A recent study of thigh bones left in a museum for several years suggests that a species of human hasn’t been extinct for as long as scientists thought... at all.
A femur supposedly belonging to the Homo species of human has been studied recently, causing some questions about the timeline of human ancestry.
The thigh bones suggest that the earliest species of human, simple designated as Homo, may have not died off until 14,000 years ago, giving them life until the end of the last Ice Age.
The bones were found in China in a cave known as the Red Deer Cave. After being discovered, they were placed into storage, and then into a museum. Until recently, they remained unstudied; but when Darren Curnow and Ji Xueping studied the femur, they found that Homo may not have died off as early as was thought.

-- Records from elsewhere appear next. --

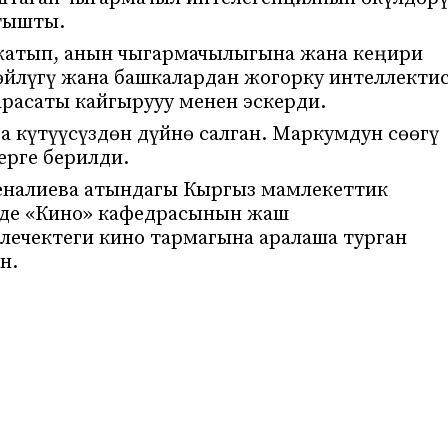
тышты.
жатып, анын чыгармачылыгына жана кеңири
йлүгү жана башкалардан жогорку интеллекти
расаты кайгырууу менен эскерди.
 күтүүсүздөн дүйнө салган. Маркумдун сөөгү
ерге берилди.
еналиева атындагы Кыргыз мамлекеттик
нде «Кино» кафедрасынын жаш
лечектеги кино тармагына аралаша турган
н.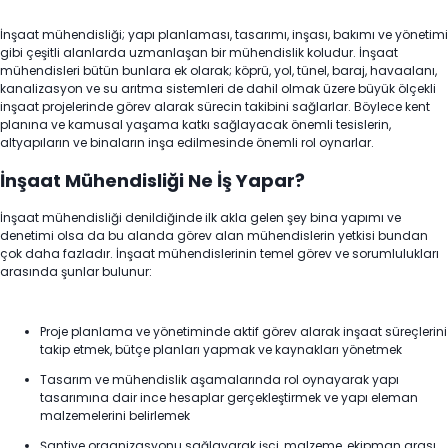
İnşaat mühendisliği; yapı planlaması, tasarımı, inşası, bakımı ve yönetimi
gibi çeşitli alanlarda uzmanlaşan bir mühendislik koludur. İnşaat
mühendisleri bütün bunlara ek olarak; köprü, yol, tünel, baraj, havaalanı,
kanalizasyon ve su arıtma sistemleri de dahil olmak üzere büyük ölçekli
inşaat projelerinde görev alarak sürecin takibini sağlarlar. Böylece kent
planına ve kamusal yaşama katkı sağlayacak önemli tesislerin,
altyapıların ve binaların inşa edilmesinde önemli rol oynarlar.
İnşaat Mühendisliği Ne İş Yapar?
İnşaat mühendisliği denildiğinde ilk akla gelen şey bina yapımı ve
denetimi olsa da bu alanda görev alan mühendislerin yetkisi bundan
çok daha fazladır. İnşaat mühendislerinin temel görev ve sorumlulukları
arasında şunlar bulunur:
Proje planlama ve yönetiminde aktif görev alarak inşaat süreçlerini
takip etmek, bütçe planları yapmak ve kaynakları yönetmek
Tasarım ve mühendislik aşamalarında rol oynayarak yapı
tasarımına dair ince hesaplar gerçekleştirmek ve yapı eleman
malzemelerini belirlemek
Şantiye organizasyonu sağlayarak işçi, malzeme, ekipman arası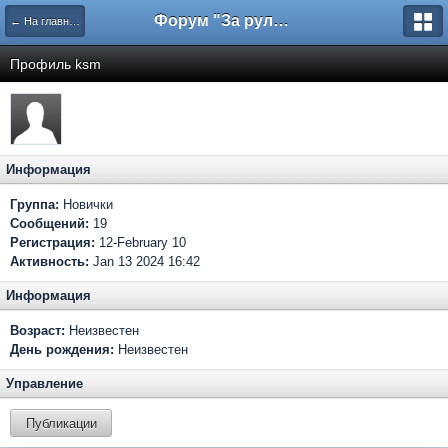
Форум "За рулем"
← На главную
Профиль ksm
Информация
Группа:
Новички
Сообщений:
19
Регистрация:
12-February 10
Активность:
Jan 13 2024 16:42
Информация
Возраст:
Неизвестен
День рождения:
Неизвестен
Управление
Публикации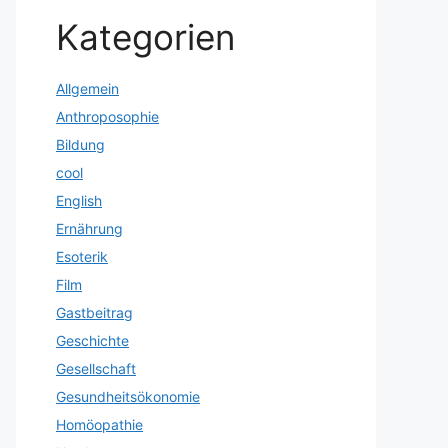
Kategorien
Allgemein
Anthroposophie
Bildung
cool
English
Ernährung
Esoterik
Film
Gastbeitrag
Geschichte
Gesellschaft
Gesundheitsökonomie
Homöopathie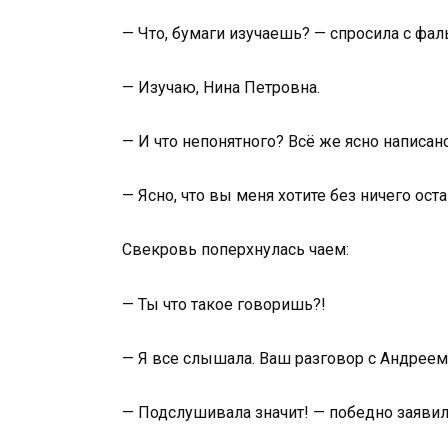
— Что, бумаги изучаешь? — спросила с фа
— Изучаю, Нина Петровна.
— И что непонятного? Всё же ясно написано
— Ясно, что вы меня хотите без ничего оста
Свекровь поперхнулась чаем:
— Ты что такое говоришь?!
— Я все слышала. Ваш разговор с Андреем
— Подслушивала значит! — победно заявила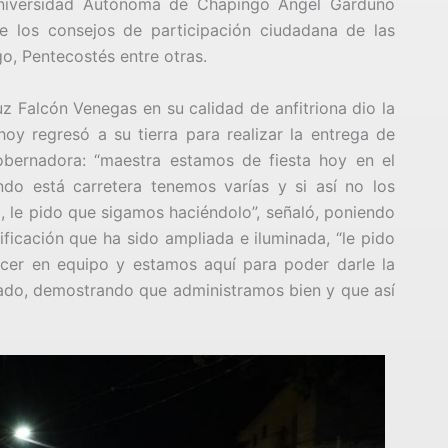
 Universidad Autónoma de Chapingo Ángel Garduño
e los consejos de participación ciudadana de las
o, Pentecostés entre otras.
 Falcón Venegas en su calidad de anfitriona dio la
y regresó a su tierra para realizar la entrega de
gobernadora: “maestra estamos de fiesta hoy en el
do está carretera tenemos varías y si así no los
o, le pido que sigamos haciéndolo”, señaló, poniendo
ificación que ha sido ampliada e iluminada, “le pido
cer en equipo y estamos aquí para poder darle la
do, demostrando que administramos bien y que así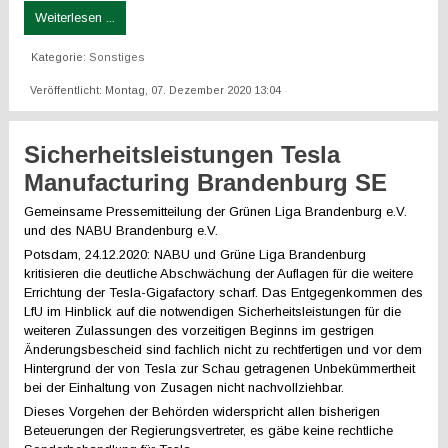
Weiterlesen ...
Kategorie:
Sonstiges
Veröffentlicht: Montag, 07. Dezember 2020 13:04
Sicherheitsleistungen Tesla
Manufacturing Brandenburg SE
Gemeinsame Pressemitteilung der Grünen Liga Brandenburg e.V.
und des NABU Brandenburg e.V.
Potsdam, 24.12.2020: NABU und Grüne Liga Brandenburg
kritisieren die deutliche Abschwächung der Auflagen für die weitere
Errichtung der Tesla-Gigafactory scharf. Das Entgegenkommen des
LfU im Hinblick auf die notwendigen Sicherheitsleistungen für die
weiteren Zulassungen des vorzeitigen Beginns im gestrigen
Änderungsbescheid sind fachlich nicht zu rechtfertigen und vor dem
Hintergrund der von Tesla zur Schau getragenen Unbekümmertheit
bei der Einhaltung von Zusagen nicht nachvollziehbar.
Dieses Vorgehen der Behörden widerspricht allen bisherigen
Beteuerungen der Regierungsvertreter, es gäbe keine rechtliche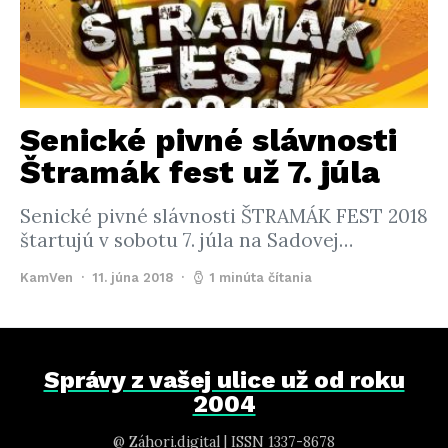
Senické pivné slávnosti
Štramák fest už 7. júla
Senické pivné slávnosti ŠTRAMÁK FEST 2018
štartujú v sobotu 7. júla na Sadovej…
KamVen
11. júna 2018
1 minúta čítania
Správy z vašej ulice už od roku
2004
@ Záhori.digital | ISSN 1337-8678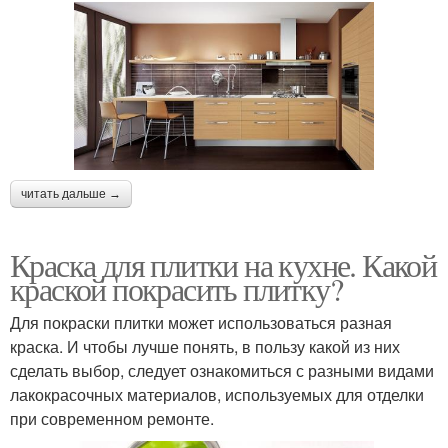
читать дальше →
Краска для плитки на кухне. Какой
краской покрасить плитку?
Для покраски плитки может использоваться разная
краска. И чтобы лучше понять, в пользу какой из них
сделать выбор, следует ознакомиться с разными видами
лакокрасочных материалов, используемых для отделки
при современном ремонте.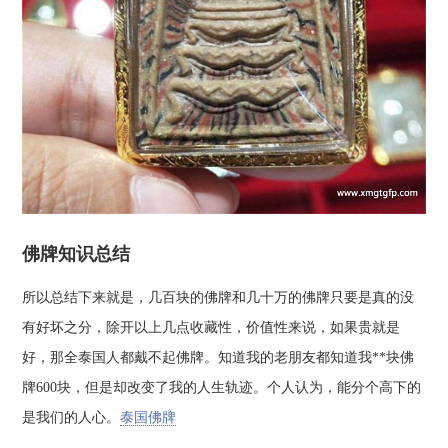
佛牌知识总结
所以总结下来就是，几百块的佛牌和几十万的佛牌只要是真的没
有好坏之分，除开以上几点收藏性，价值性来说，如果贵就是
好，那全泰国人都戴不起佛牌。知道我的老朋友都知道我**块佛
牌600块，但是却改变了我的人生轨迹。个人认为，能分个高下的
是我们的人心。
泰国佛牌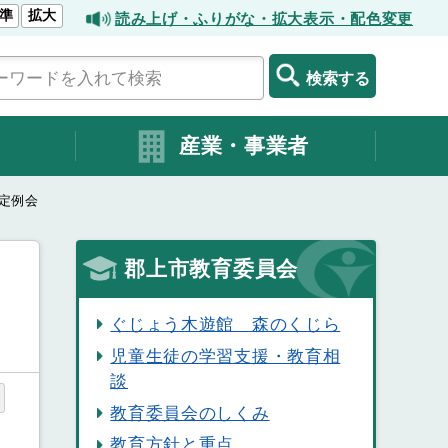
準
拡大
読み上げ・ふりがな・拡大表示・配色変更
検索する
産業・事業者
定例会
郡上市教育委員会
ぐじょう木遊館 森のくじら
児童生徒の学習支援・教育相
談
教育委員会のしくみ
教育方針と重点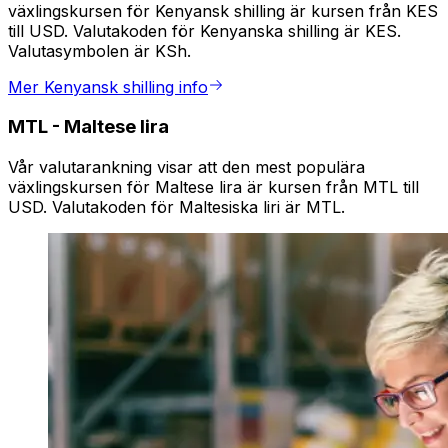
växlingskursen för Kenyansk shilling är kursen från KES
till USD. Valutakoden för Kenyanska shilling är KES.
Valutasymbolen är KSh.
Mer Kenyansk shilling info
MTL
-
Maltese lira
Vår valutarankning visar att den mest populära
växlingskursen för Maltese lira är kursen från MTL till
USD. Valutakoden för Maltesiska liri är MTL.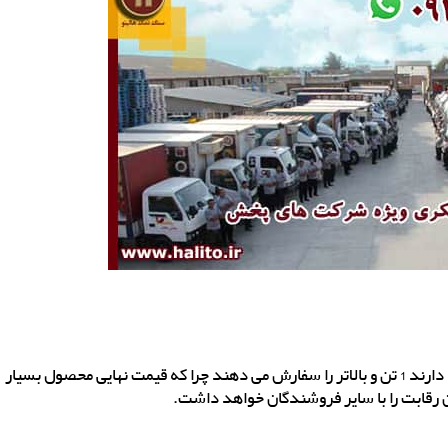
و مورد آخر اینکه کسانی که قصد صادرات نمک ابی سمنان را دارند 1 تن و بالاتر را سفارش می دهند چرا که قیمت نهایی محصول بسیار
 رقابت را با سایر فروشندگان خواهد داشت.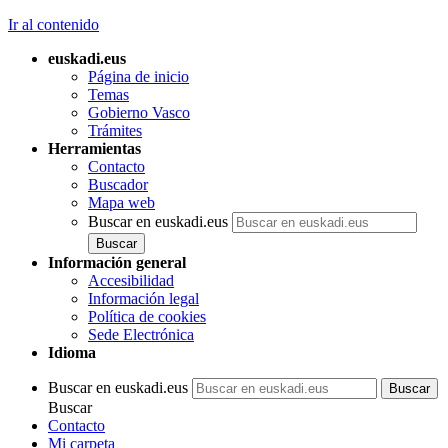
Ir al contenido
euskadi.eus
Página de inicio
Temas
Gobierno Vasco
Trámites
Herramientas
Contacto
Buscador
Mapa web
Buscar en euskadi.eus
Información general
Accesibilidad
Información legal
Política de cookies
Sede Electrónica
Idioma
Buscar en euskadi.eus
Buscar
Contacto
Mi carpeta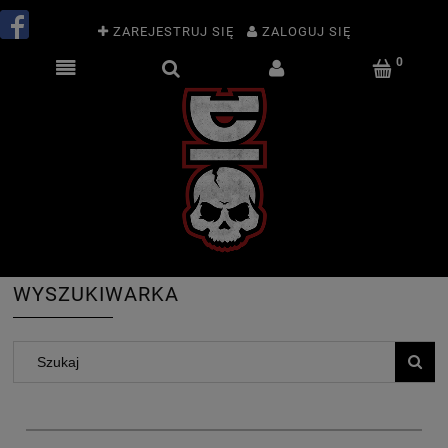
ZAREJESTRUJ SIĘ
ZALOGUJ SIĘ
WYSZUKIWARKA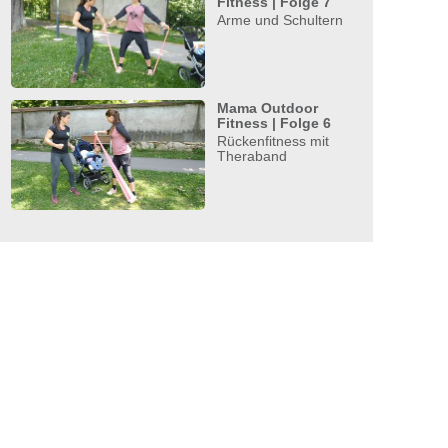
Fitness | Folge 7
Arme und Schultern
Mama Outdoor
Fitness | Folge 6
Rückenfitness mit
Theraband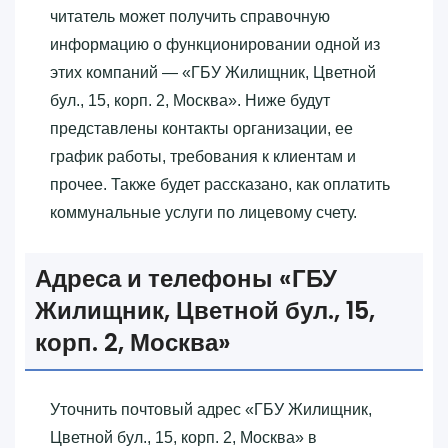
читатель может получить справочную
информацию о функционировании одной из
этих компаний — «‎ГБУ Жилищник, Цветной
бул., 15, корп. 2, Москва»‎. Ниже будут
представлены контакты организации, ее
график работы, требования к клиентам и
прочее. Также будет рассказано, как оплатить
коммунальные услуги по лицевому счету.
Адреса и телефоны «‎ГБУ
Жилищник, Цветной бул., 15,
корп. 2, Москва»‎
Уточнить почтовый адрес «‎ГБУ Жилищник,
Цветной бул., 15, корп. 2, Москва»‎ в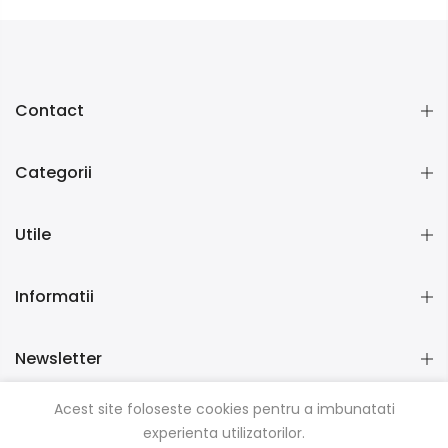
Contact
Categorii
Utile
Informatii
Newsletter
Acest site foloseste cookies pentru a imbunatati
experienta utilizatorilor.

The bone is, overall, tiny- long and thin rather than short and squat, with build up in areas where there would have been strain. The ‘hip flexor,’ where the muscle would have been attached to bone, is almost completely backwards. The hip flexor is the only part of the bone, too, that is larger than normal.
There is some concern about the ability of the single bone to represent the Homo species’ as a whole. There may be a mutation or a genetic deformity in one that is misleading to the timeline. Some scientists are suggesting inbreeding would have resulted in this bone formation; the above description of the bone also lead scientists to believe that that particular human would have been smaller than normal, strengthening this possibility.
If the thigh is part of the original Homo species, though, it would be evidence towards pre-modern humans existing at the same time as more modern humans in East Asia. This discovery would mean that these humans outlasted the Neanderthals and the Denisovans, (Europe/West Asia, and Siberia respectively).
A skull found in the same area had been studied before the thigh bone, but the skull seems to be much more developed- in terms of the human evolution- than the thigh bone. With both of these, some scientists are suggesting another species of human previously undiscovered. This, they say, is possible especially in this tropical Southwest area. The pleasant climate would have drawn many people, as well as some geographical movement (like the Tibetan Plateau) that would have moved many different types of people.